A brand-new SpaceX booster, an rarity for the reusable rocket organization, is ready to launch a fresh cargo ship to the International Space Station for NASA on Thursday (June 3).
The Falcon 9 rocket is cleared to launch the CRS-22 Dragon payload mission to the space station from Pad 39A of NASA’s Kennedy Space Center in Florida. Takeoff is set for 1:29 p.m. EDT (1729 GMT). NASA’s launch webcast, which you’ll have the option to watch here on Space.com, will start at 12:30 p.m. EDT (1630 GMT).
“We are less than 24 hours away from our 22nd resupply mission to the International Space Station,” Sarah Walker, Dragon mission management for SpaceX, which has been flying commercial cargo missions for NASA since 2012, said during a news conference held Wednesday (June 2). “I feel like I blinked and we’re here talking about the 22nd one.”
Thursday’s launch will haul around 4,300 lbs. (1,950 kilograms) of pressurized cargo to the International Space Station, including new supplies for the station’s astronaut team and experiment gear, just as two new roll-out solar arrays to be installed during forthcoming spacewalks, NASA’s Joel Montalbano, space station program manager, told journalists.
While SpaceX is approaching the two-dozen mark with its NASA cargo missions, the impending CRS-22 flight stands separated from ongoing flights as a result of its new booster. The organization consistently reflies the first stages of its Falcon 9 rockets — and surprisingly its Dragon capsules — as a component of its reusability program to bring lower launch costs.
“This is the 17th mission that SpaceX has launched just in this front half of 2021 this year, and the first one where we’re introducing a new booster to the fleet,” Walker said, adding that the company’s recent baseline has been to fly Falcon 9 stages at least two or three times (the current record is 10 flights, set last month). “So we’re actually surprised when we get to a mission like today’s where we’re flying a new booster. I think that’s really neat.”
On the off chance that all works out in a good way, the pristine Falcon 9 booster will launch its CRS-22 Dragon load transport into space and afterward land on SpaceX’s robot boat Of Course I Still Love You in the Atlantic Ocean so it tends to be recuperated for later reuse. The Dragon capsule, in the interim, will forge ahead to the station, where it is planned to show up on Saturday (June 5) at 5 a.m. EDT (0900 GMT).
At present, weather forecasts predict a 60% possibility of good launch conditions for SpaceX, with the danger of rain showers posing the main concern.

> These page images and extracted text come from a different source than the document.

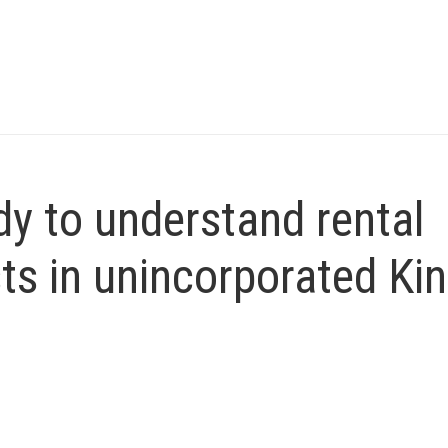
y to understand rental
ts in unincorporated Ki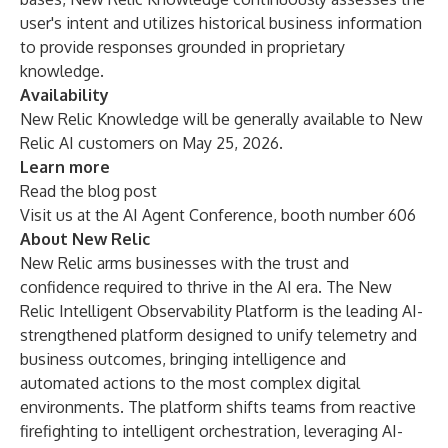
user's intent and utilizes historical business information
to provide responses grounded in proprietary
knowledge.
Availability
New Relic Knowledge
will be generally available to New
Relic AI customers on May 25, 2026.
Learn more
Read the
blog post
Visit us
at the AI Agent Conference, booth number 606
About New Relic
New Relic arms businesses with the trust and
confidence required to thrive in the AI era. The New
Relic Intelligent Observability Platform is the leading AI-
strengthened platform designed to unify telemetry and
business outcomes, bringing intelligence and
automated actions to the most complex digital
environments. The platform shifts teams from reactive
firefighting to intelligent orchestration, leveraging AI-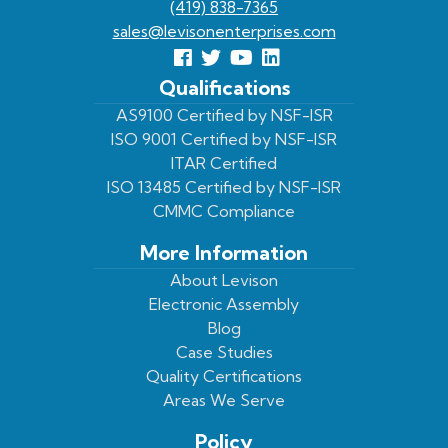
(419) 838-7365
sales@levisonenterprises.com
Follow
Follow
View
View
us
us
Our
our
Qualifications
Facebook
On
Youtube
LinkedIn
AS9100 Certified by NSF-ISR
ISO 9001 Certified by NSF-ISR
Twitter
Page
Profile
ITAR Certified
ISO 13485 Certified by NSF-ISR
CMMC Compliance
More Information
About Levison
Electronic Assembly
Blog
Case Studies
Quality Certifications
Areas We Serve
Policy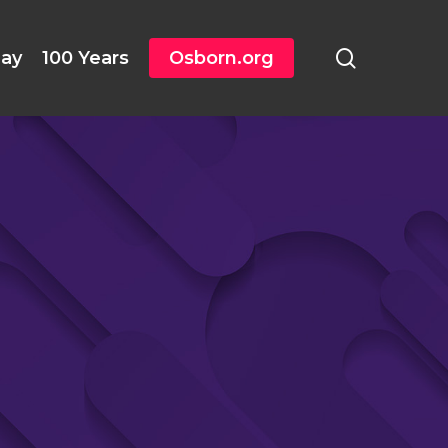
search
day
100 Years
Osborn.org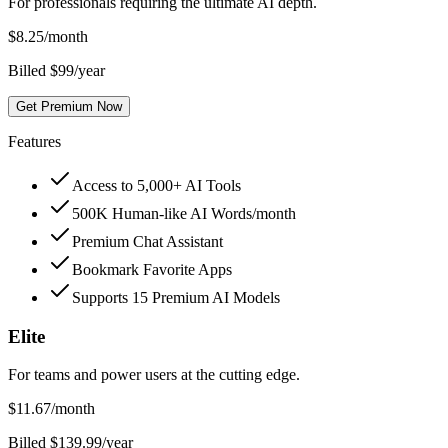
For professionals requiring the ultimate AI depth.
$
8.25
/month
Billed $99/year
Get Premium Now
Features
Access to 5,000+ AI Tools
500K Human-like AI Words/month
Premium Chat Assistant
Bookmark Favorite Apps
Supports 15 Premium AI Models
Elite
For teams and power users at the cutting edge.
$
11.67
/month
Billed $139.99/year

Comparable conditions are normal on Friday, a backup launch day for SpaceX, as per weather officials. In any case, a 60% possibility is encouraging.
“I do think that there’s still a better than average chance that we’ll be able to thread the needle and get in a good opportunity for tomorrow,” said launch weather officer Mark Burger of the 45th Weather Squadron at Cape Canaveral Space Force Station in the briefing.
SpaceX is one of two organizations (Northrop Grumman is the other) with multi-billion-dollar contracts with NASA to fly uncrewed load resupply missions to the International Space Station.
SpaceX additionally utilizes a Crew Dragon version of its spacecraft to fly astronauts to the station for NASA. The organization’s latest mission, Crew-2, carried four astronauts to the circling lab a month ago. Boeing likewise has a NASA crew contract, yet presently can’t seem to launch astronauts.